Categories: Space Exploration

HUMANS Project: Sending Humanity to Deep Space and Beyond

HUMANS Project: Sending Humanity to Deep Space and Beyond

What is the HUMANS project?

The HUMANS project, short for Humanity United with MIT Art and Nanotechnology in Space, is a global venture led by the Massachusetts Institute of Technology. It invites people from more than 80 countries and speaking over 65 languages to share what it means to be human. The goal is simple yet profound: to tell a story about life on Earth that can travel beyond our planet.

Two students from Epping Public School, Saanvi Singh and Rishabh Dilip Nair, participated in this mission of reflection. Saanvi spoke of human evolution, from single cells that couldn’t see or feel to a species capable of harnessing Earth’s resources — and perhaps, someday, of reaching into space. Rishabh emphasized that humans are social, expressive beings capable of love and laughter. Their voices are part of a chorus that spans thousands of people worldwide.

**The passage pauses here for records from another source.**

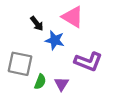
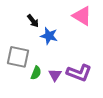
pink triangle: (73, 17) -> (82, 16), moved
purple L-shape: (88, 62) -> (79, 73), moved

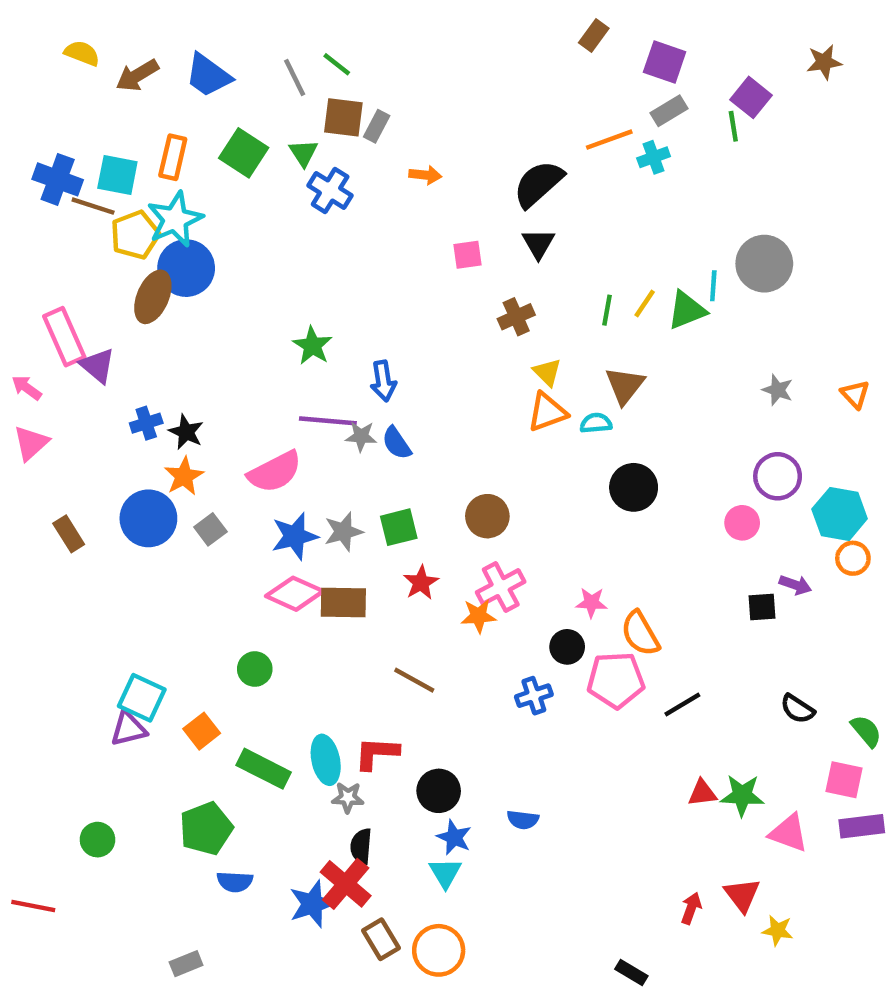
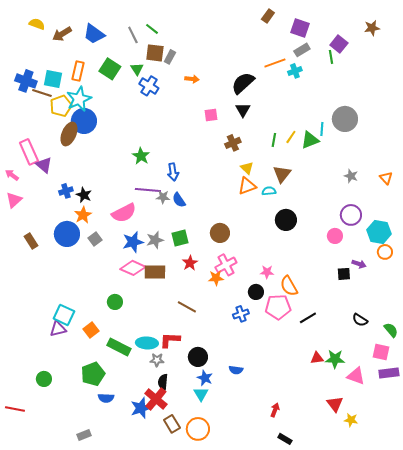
cyan ellipse: (326, 760) -> (147, 343), turned -75
red arrow: (691, 908) -> (275, 410), moved

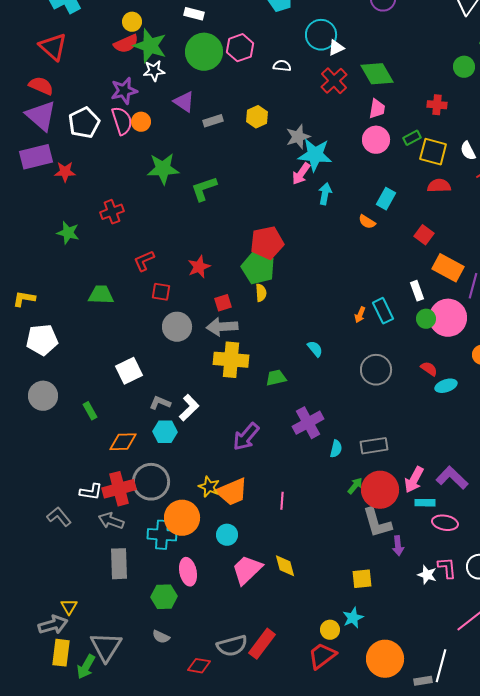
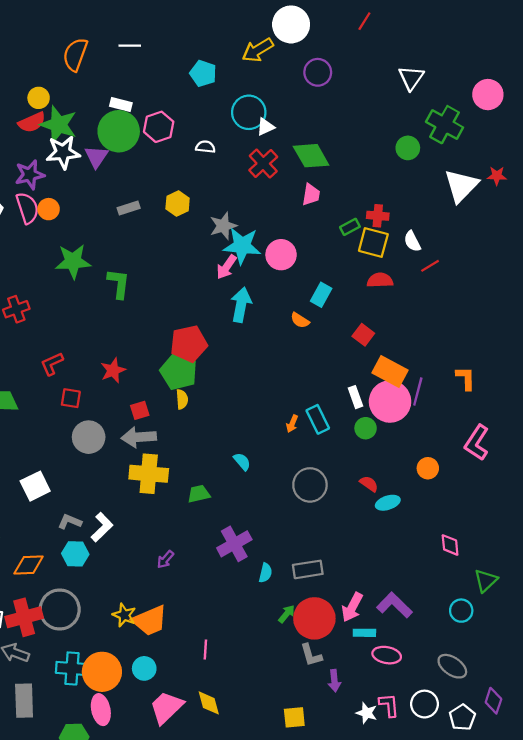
white rectangle: (194, 14) -> (121, 105), moved
white star: (154, 71) -> (63, 152), size x1.4
purple triangle: (184, 102) -> (96, 157), moved, turned 30
red cross: (437, 105) -> (378, 216), moved
pink circle: (376, 140) -> (281, 255), moved
green L-shape: (204, 189) -> (119, 284), turned 116
cyan arrow: (325, 194) -> (241, 305), moved, size x1.4
pink circle: (448, 318) -> (390, 402), moved
purple arrow: (246, 437) -> (165, 559), size x0.6
pink line: (282, 501) -> (205, 650), moved
orange circle: (182, 518) -> (102, 672), moved
gray L-shape: (377, 523) -> (311, 655), size x0.7

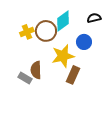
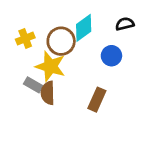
yellow cross: (27, 32) -> (25, 38), moved
yellow star: (63, 56) -> (50, 66), moved, turned 30
gray rectangle: (25, 78) -> (33, 85), moved

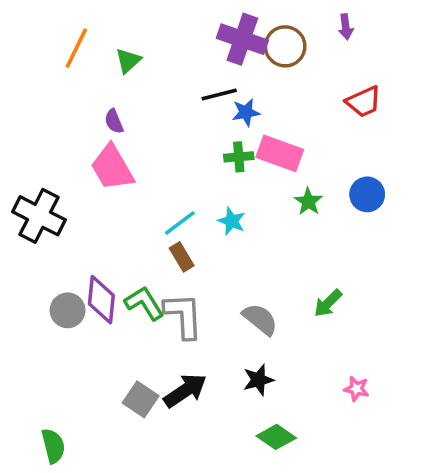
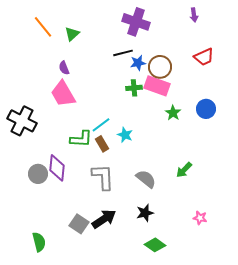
brown circle: (285, 46) -> (160, 67), moved
orange line: (76, 48) -> (43, 27), turned -65
cyan star: (232, 221) -> (125, 135), moved
green L-shape: (144, 303) -> (81, 139), moved, turned 125
green semicircle: (53, 446) -> (39, 242), moved

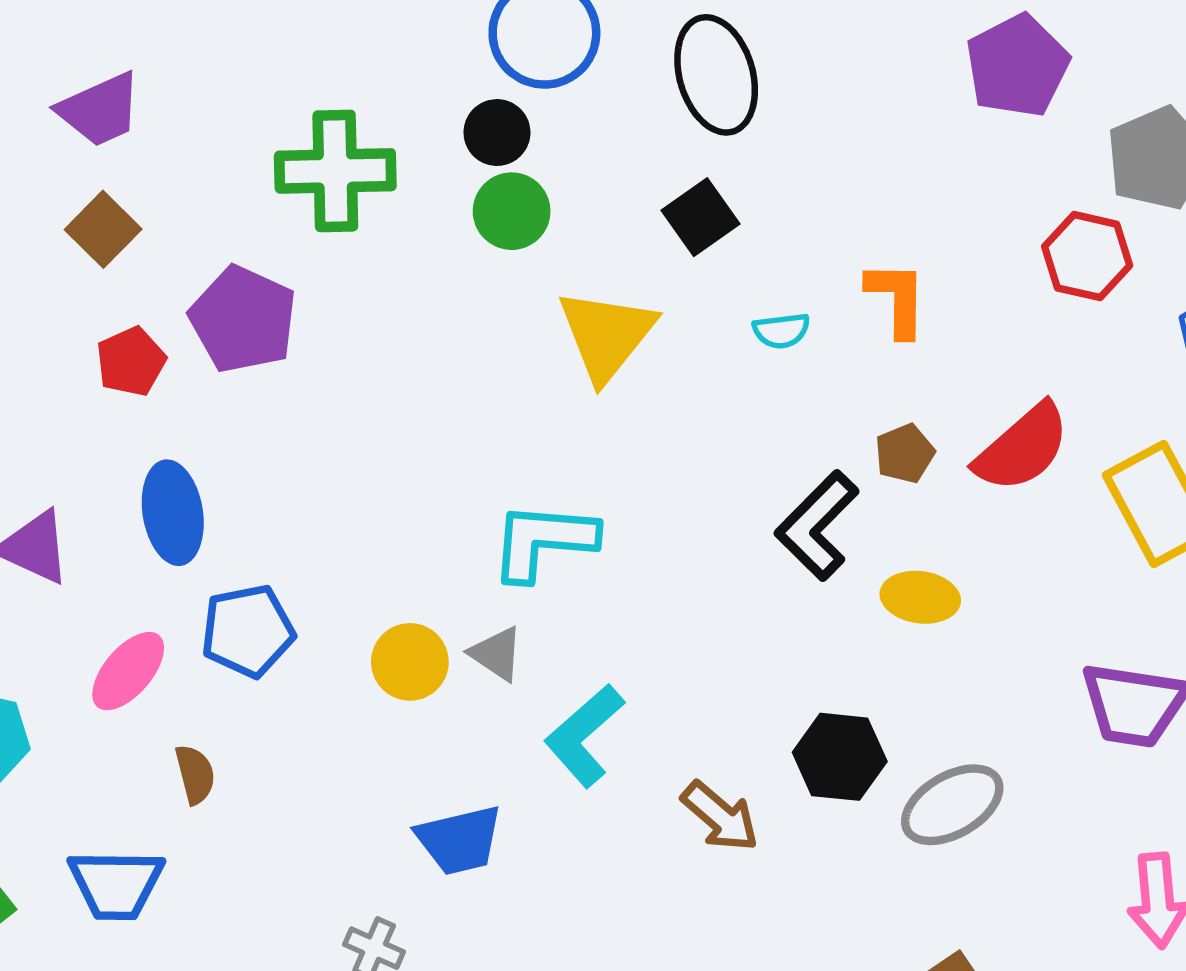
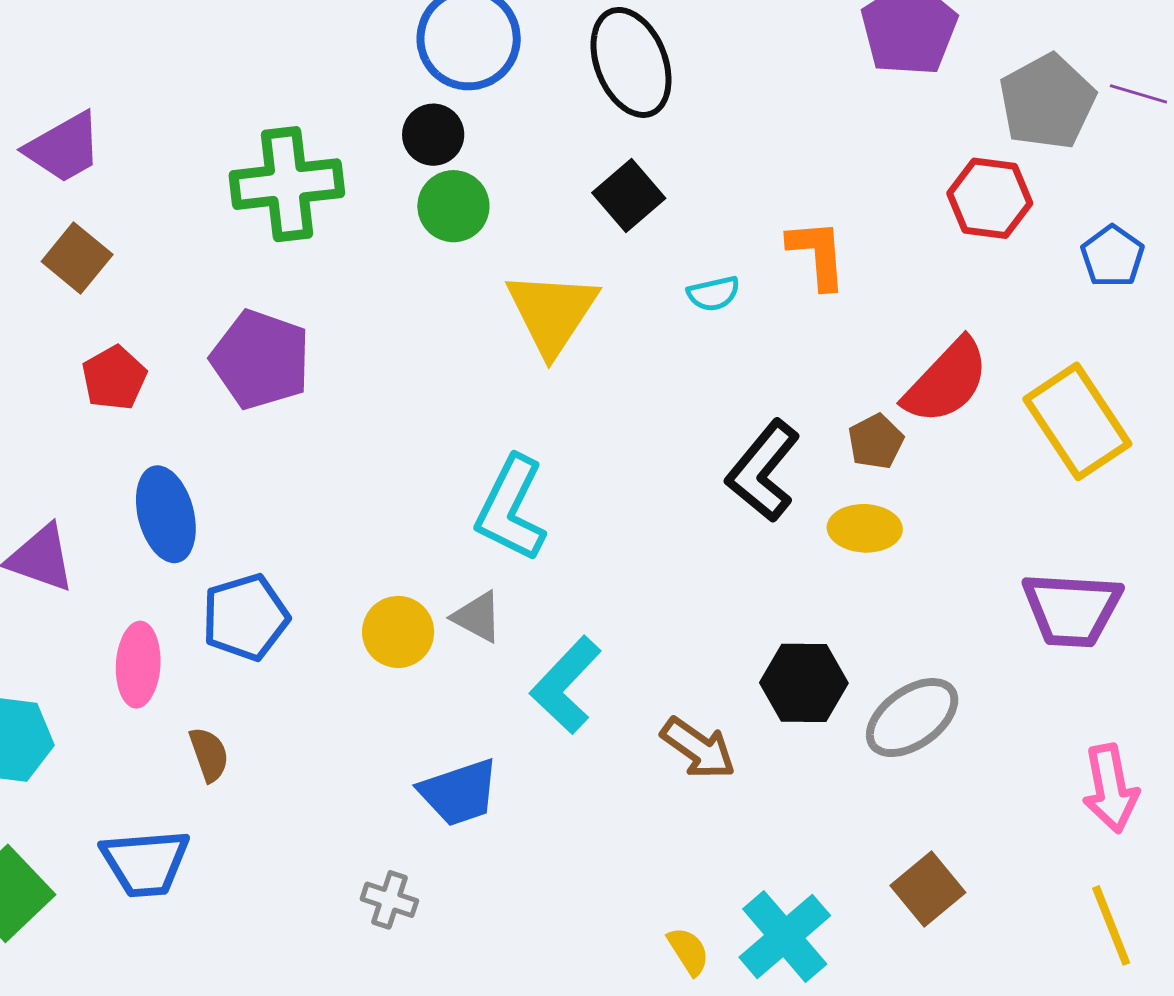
purple pentagon: (243, 319) -> (261, 360), moved
brown pentagon: (905, 453) -> (876, 442), moved
cyan L-shape: (543, 541) -> (511, 509), turned -63
pink ellipse: (128, 671) -> (138, 665), turned -32

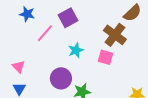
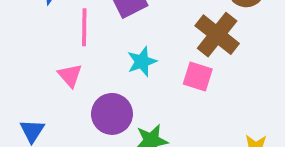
pink line: (45, 33) -> (84, 27), turned -42
pink triangle: (19, 67) -> (70, 75), moved

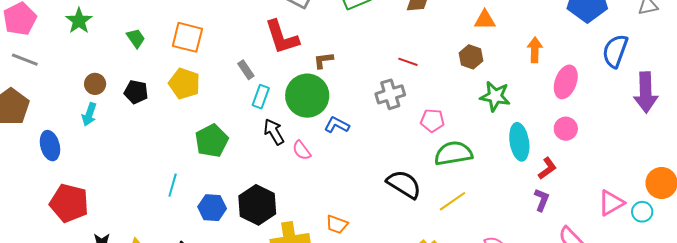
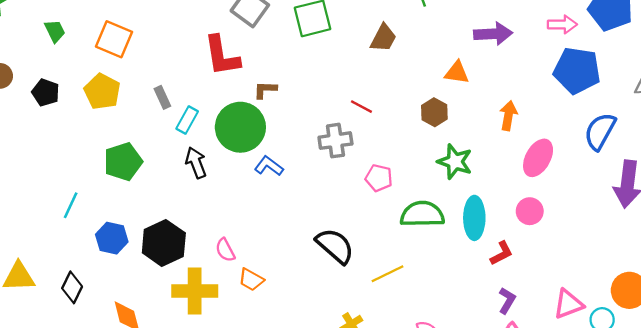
gray rectangle: (246, 70) -> (162, 97), moved
pink semicircle: (302, 150) -> (225, 250), moved
green semicircle: (453, 153) -> (422, 214), moved
purple L-shape: (542, 200) -> (507, 301), moved

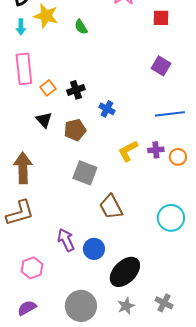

The project, run by MIT, will distill the collected musings into a deep-space broadcast and encode them on a nanoscale eight-inch wafer slated for launch in 2027. This effort nods to humanity’s long-standing curiosity about our place in the cosmos and to the desire to share our story with whatever might be listening beyond the solar system.

From Voyager to today: a legacy in listening

The HUMANS project explicitly pays homage to NASA’s Voyager mission, which launched in 1977 carrying the Golden Record — a time capsule of Earth’s sounds, greetings in many languages, and music spanning Beethoven to Chuck Berry. Dr. Maya Nasr, a science engineer at Harvard and a project co-founder, frames HUMANS as a more introspective counterpoint: while Voyager showed what we think the universe should hear about us, HUMANS aims to reveal who we are to ourselves and to the cosmos.

According to Dr. Nasr, the new effort uses a different technology. The audio from thousands of voices will be etched as spirals onto an eight-inch wafer using nanotechnology, creating a modern “record” for deep space that embraces the precision and miniaturization of contemporary science.

Earlier explorations of the concept included sending a draft of participant voices to the International Space Station, followed by a smaller replica to the Moon under the IM-2 mission. The Moon landing this year, however, ended with the spacecraft tipping on its side during descent — a reminder that space exploration remains a frontier of both promise and learning.

Australia’s role and local momentum

In Australia, the HUMANS project has woven itself into public science outreach. Thousands are anticipated to record messages during sessions at audio booths hosted by the Powerhouse museum in Sydney and Parramatta. Powerhouse Parramatta’s upcoming space-focused exhibition will feature the HUMANS wafer as a centerpiece, underscoring Australia’s ongoing engagement with space history and exploration. Powerhouse CEO Lisa Havilah notes the value of bringing global conversations into local contexts, connecting communities with broader scientific narratives.

For young participants like Saanvi and Rishabh, the project offers a chance to contribute to something larger than a school assignment: a living record of human life, culture, and emotion that could endure far beyond Earth’s horizon. The messages chosen for the eight-inch wafer will be part a broadcast of human experience — a mosaic of our collective curiosity, empathy, and resilience.

What the message to space can tell us about ourselves

The HUMANS endeavor frames space as a canvas for reflection as well as exploration. By collecting voices that speak to life, love, and curiosity, the project invites everyday people to participate in a historical moment of interstellar communication. It also tests new technologies in how we archive human experience, marrying art with nanoscience to create something both intimate and enduring.

Looking ahead to 2027

As the 2027 launch approaches, the HUMANS project remains focused on capturing a diverse, deeply personal portrait of humanity. The effort underscores a simple but powerful idea: even as we extend our reach into deep space, we remain bound to each other by the shared stories we tell about our world and our hopes for the future.